Your task:
Rewrite the data below as a Markdown table with the columns "Row" and "Line", giving each line its own numbered row. Leave out the blank lines and the picture lines.

Records for processing:
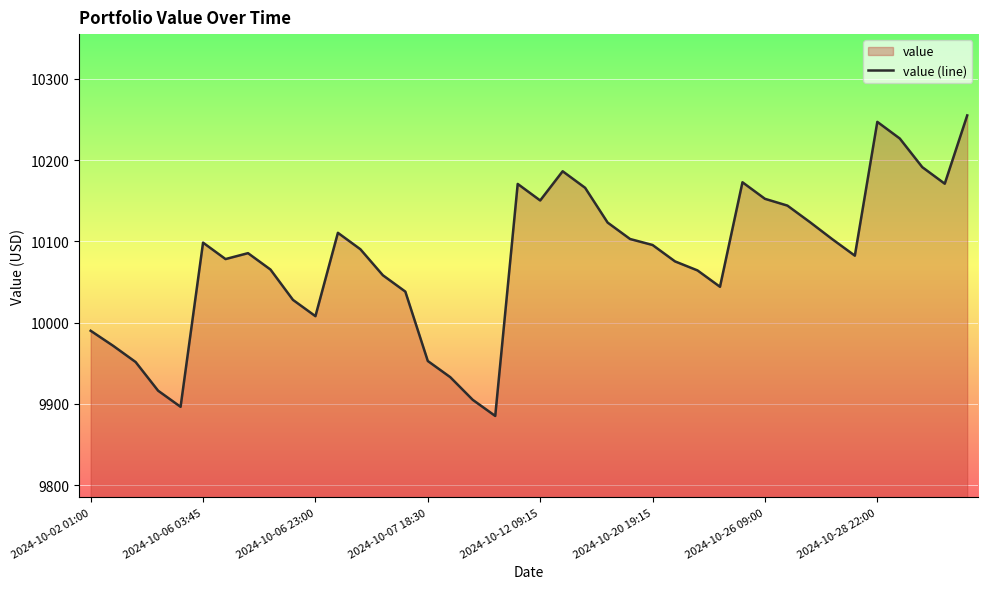

What is the greatest value displayed?

10254.8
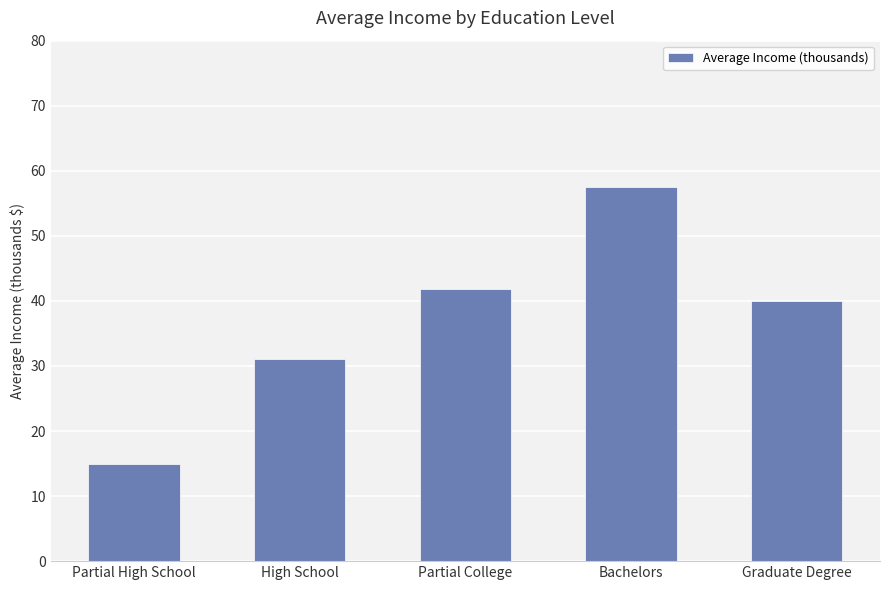

Rank the categories by value from lowest to highest.

Partial High School, High School, Graduate Degree, Partial College, Bachelors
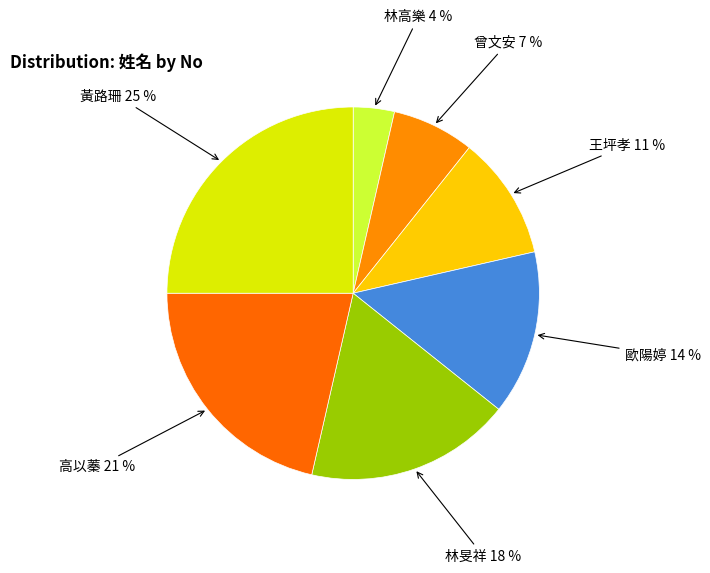

Rank the categories by value from highest to lowest.

黃路珊, 高以蓁, 林旻祥, 歐陽婷, 王坪孝, 曾文安, 林高樂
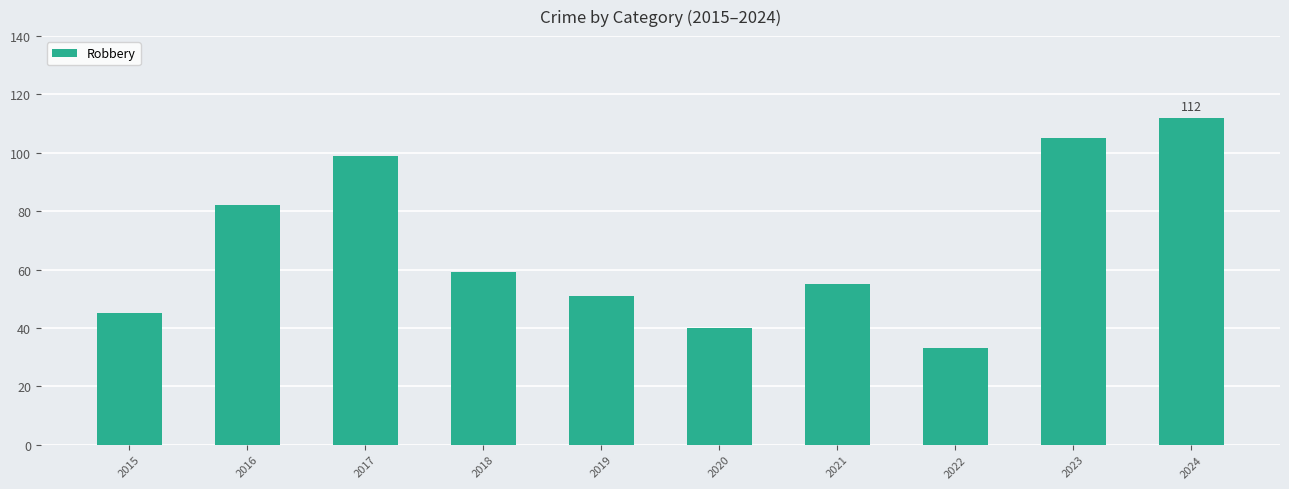

Reading right to left, transcribe all the data shown in this chart.

2024=112	2023=105	2022=33	2021=55	2020=40	2019=51	2018=59	2017=99	2016=82	2015=45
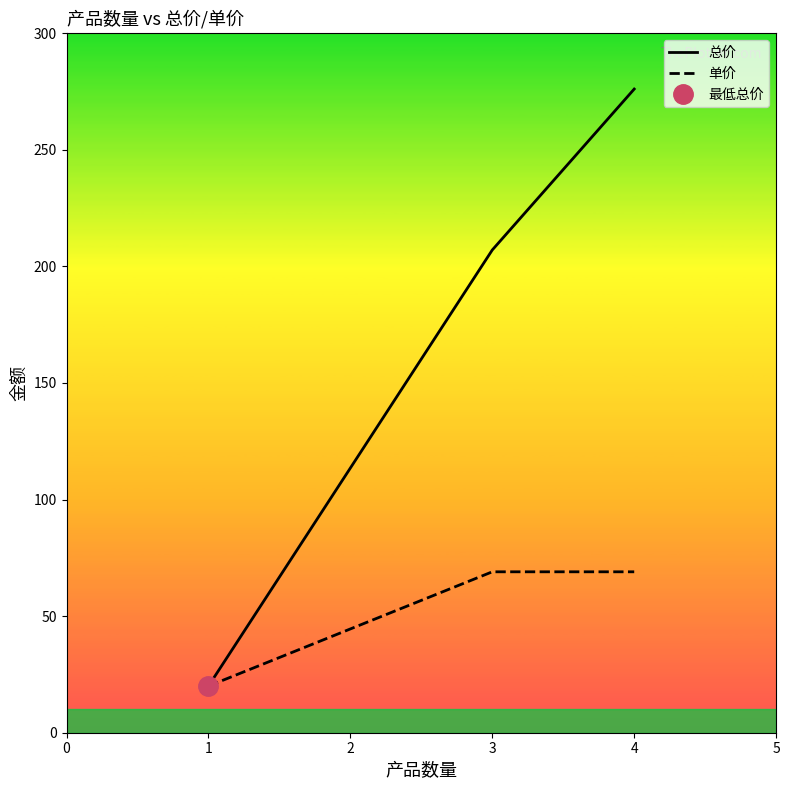

How many values in the 单价 series are below 69?

1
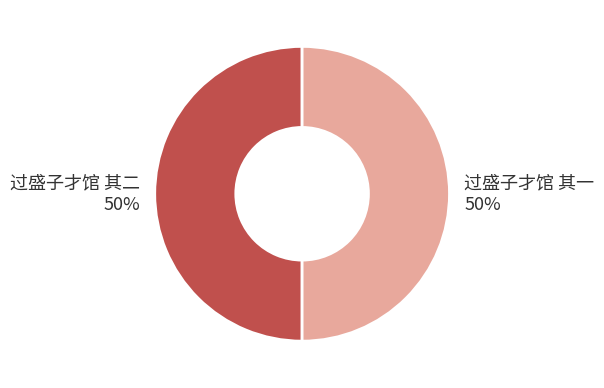

To the nearest percent, what portion does 过盛子才馆 其一 represent?

50%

Written response:
| Row | Line |
|---|---|
| 1 | What is the greatest value displayed? |
| 2 | 10254.8 |
| 3 | Rank the categories by value from lowest to highest. |
| 4 | Partial High School, High School, Graduate Degree, Partial College, Bachelors |
| 5 | Rank the categories by value from highest to lowest. |
| 6 | 黃路珊, 高以蓁, 林旻祥, 歐陽婷, 王坪孝, 曾文安, 林高樂 |
| 7 | Reading right to left, transcribe all the data shown in this chart. |
| 8 | 2024=112	2023=105	2022=33	2021=55	2020=40	2019=51	2018=59	2017=99	2016=82	2015=45 |
| 9 | How many values in the 单价 series are below 69? |
| 10 | 1 |
| 11 | To the nearest percent, what portion does 过盛子才馆 其一 represent? |
| 12 | 50% |